Across diverse benchmarks (CIFAR-100, ImageNet, CORe50, Meta-World, TT100K, railway scheduling) methods that favor only stability (e.g., rigid knowledge distillation, strict null-space projection) suffer poor adaptation; methods focusing solely on plasticity risk catastrophic forgetting.
Branch-Tuning and MuFAN analyses highlight the layerwise divergence: batch normalization layers primarily underpin stability, while convolutional layers control plasticity. Decoupling their updates and using complementary normalization mechanisms (e.g., SPN) recover both objectives (Liu et al., 27 Mar 2024, Jung et al., 2023).
Theoretical bounds underline that the precise dimension of a projection (null-space) or architectural expansion (Fly Model) shifts the Pareto frontier, dictating the achievable stability–plasticity mix (Zou et al., 3 Feb 2025, Kong et al., 2022).
In reinforcement learning, AltNet demonstrates that periodic full parameter resets restore plasticity but historically cost stability—its twin-network mechanism avoids performance dips, anchoring stability while enabling arbitrarily frequent restoration of plasticity (Maheshwari et al., 30 Nov 2025).
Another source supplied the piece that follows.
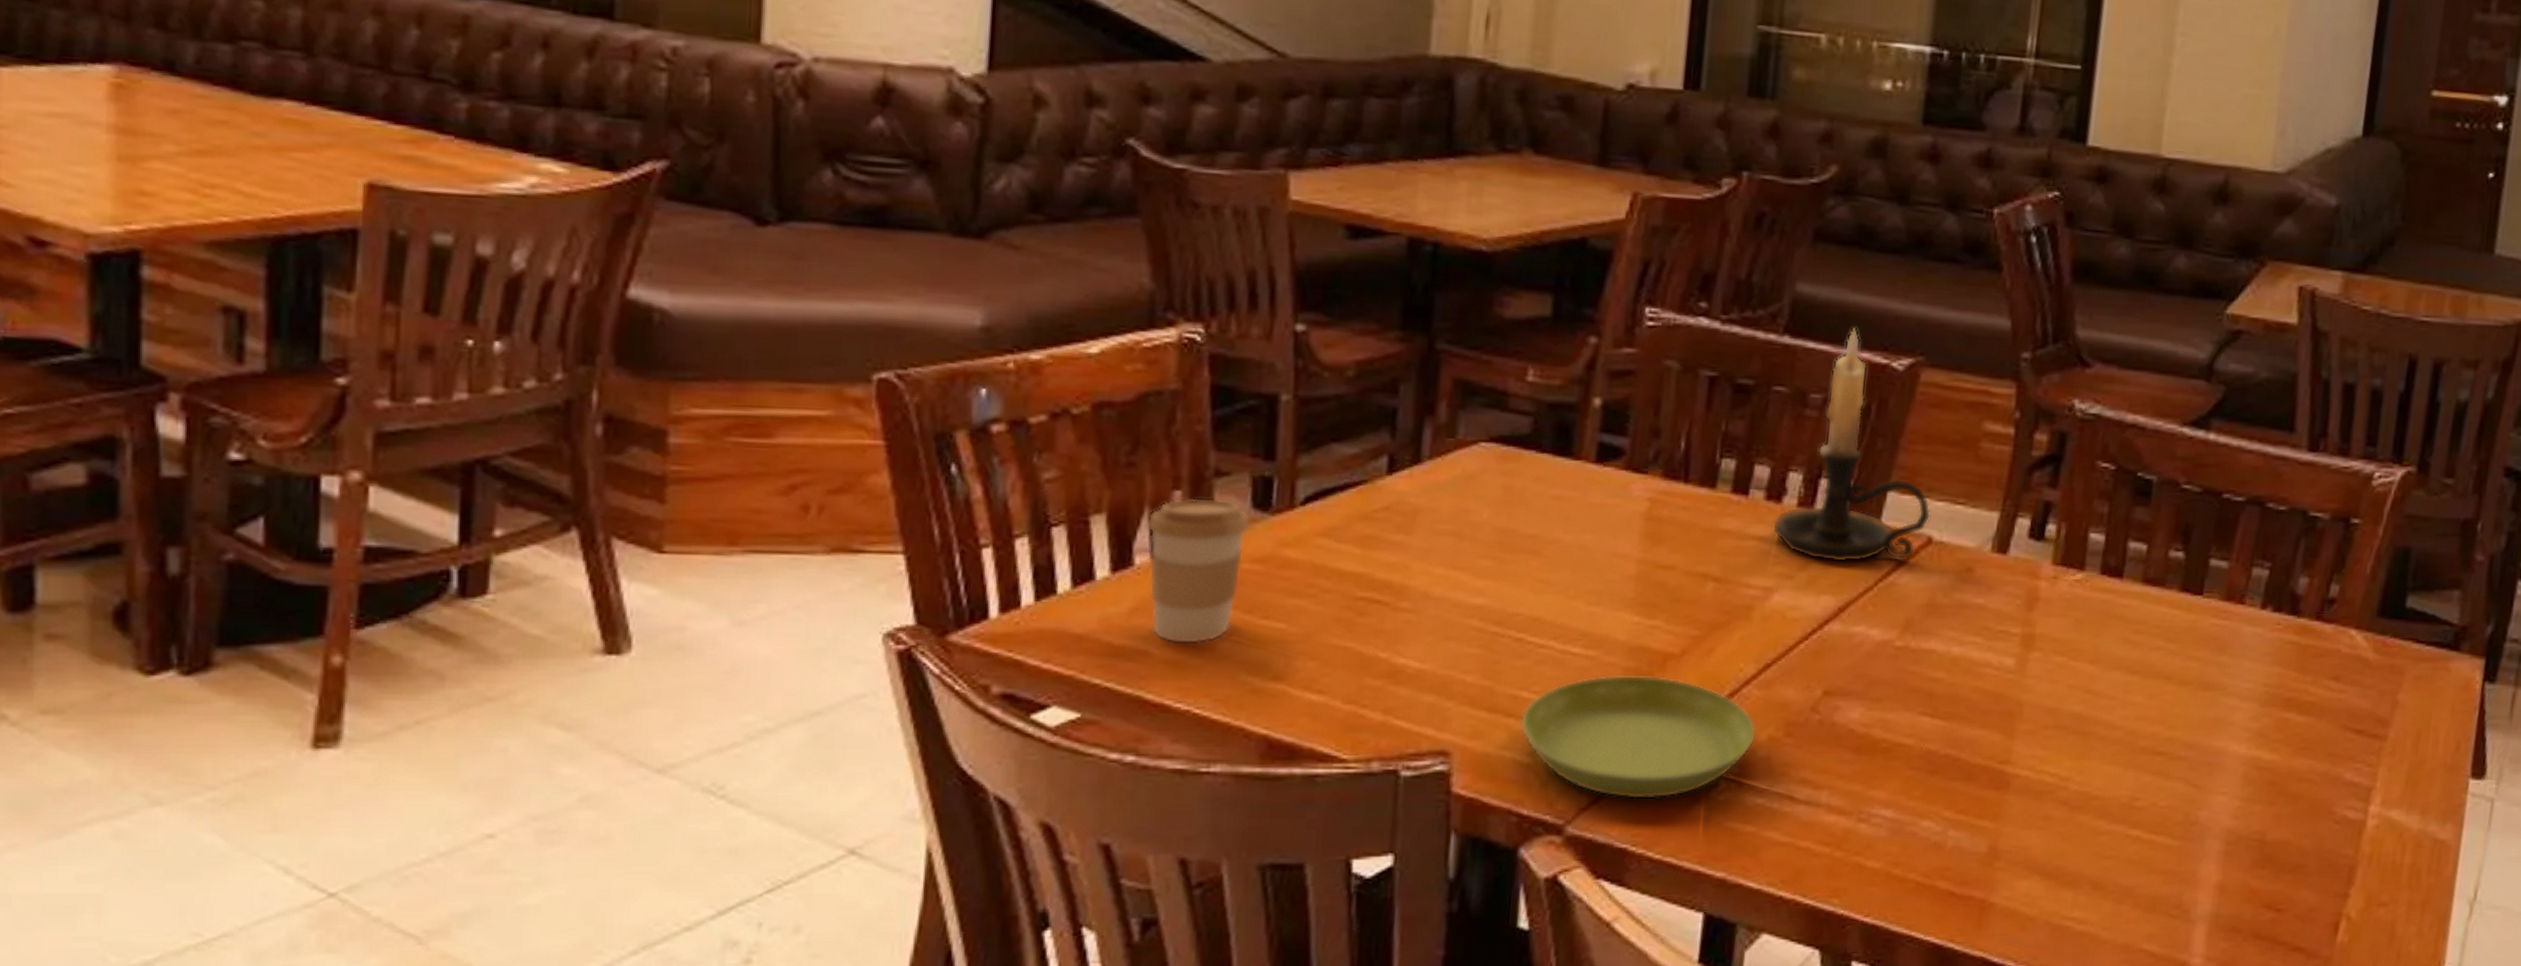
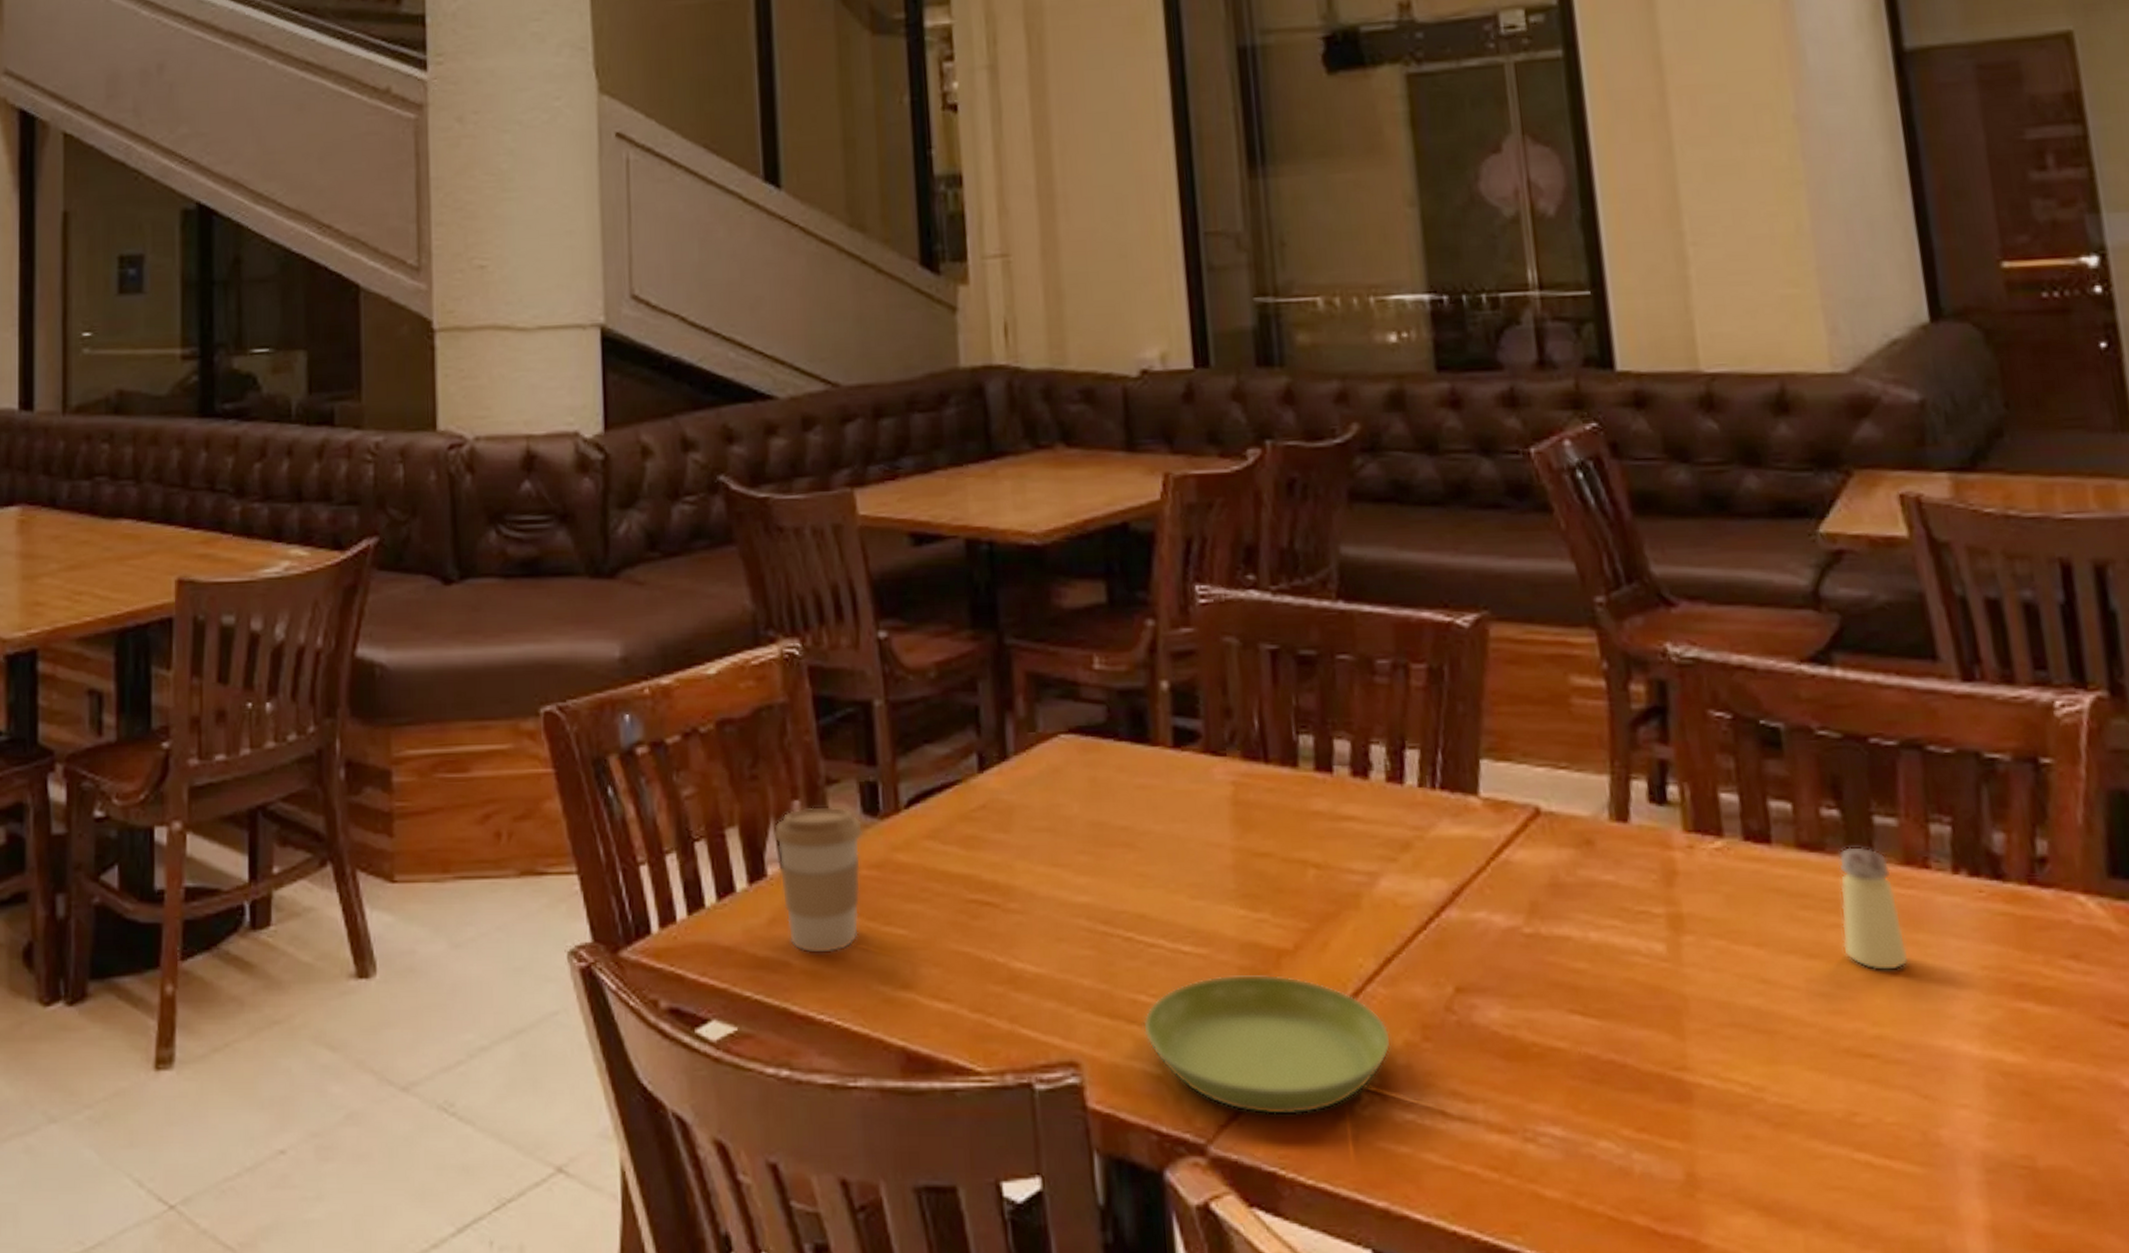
candle holder: present [1772,327,1931,562] -> none [1364,586,1533,840]
saltshaker: none [2160,584,2214,686] -> present [1838,847,1909,972]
Methodology	Key Empirical Benefit	Trade-off Control Mechanism
Dual-Arch	+2–10pt acc., –2–12pt forgetting, –87% param	Architectural decoupling
SyReM	–0.01% BWT, –27% error vs. vanilla	Selective replay + hard constraint
Branch-Tuning	+4–5pt accuracy vs. finetune	Layer-wise branch expansion/compress
AdNS	+2–5pt accuracy, optimal BWT	Null-space rank tuning

5. Domain-Generalization and Biological Inspiration

Recent advances move beyond supervised class-incremental settings:

Continual Named Entity Recognition (CNER) strategies balance recall and acquisition via two-term loss functions that encompass pooled attention distillation and weighted parameter merging (Zhang et al., 5 Aug 2025).
In Object Detection, decoupling classification (plasticity via LoRA adapters) from localization (stability via freezing) in DETR-style detectors achieves robust cross-domain adaptation and anti-forgetting (Li et al., 14 Apr 2025).
Biological models such as the Fly olfactory circuit introduce large expansion (random projection), sparse connectivity, and winner-take-all inhibition, empirically and theoretically boosting both stability and plasticity via increased orthogonality and reduced weight magnitudes; these principles inspire plug-and-play modules for machine learning backbones (Zou et al., 3 Feb 2025).

6. Feature-Based and Representation Analysis

CKA and t-SNE feature-space evaluations reveal the hidden bias of many continual learning algorithms toward stability, sometimes at the expense of meaningful plasticity. Algorithms maintaining nearly static feature extractors can still post strong task metrics. Feature representation analysis (ΔM′, layerwise CKA) is recommended alongside accuracy curves to more precisely monitor the trade-off (Kim et al., 2023, Liu et al., 27 Mar 2024).

7. Perspectives and Dynamic Adaptation

Research consensus emphasizes that paradigms locking in a fixed trade-off (via static hyperparameters or architecture) tend to be suboptimal. Dynamic control—whether through preference-conditioned inference (ParetoCL), modular gating (Adapters, Dual-Arch), or curriculum-driven expansion—yields substantially improved adaptation, generalization, and resource efficiency (Lai et al., 30 Mar 2025, Lan et al., 9 Apr 2025, Jaziri et al., 19 Aug 2024).

Future directions include automated hyperparameter adaptation (e.g., null-space rank), integration of biological modules, further layerwise isolation, and standardization of representation-based trade-off metrics in continual learning evaluations. The field continues to expand into more complex domains, including self-supervision, reinforcement learning, and open-world detection, leveraging diverse algorithmic and architectural levers for simultaneous stability and plasticity optimization.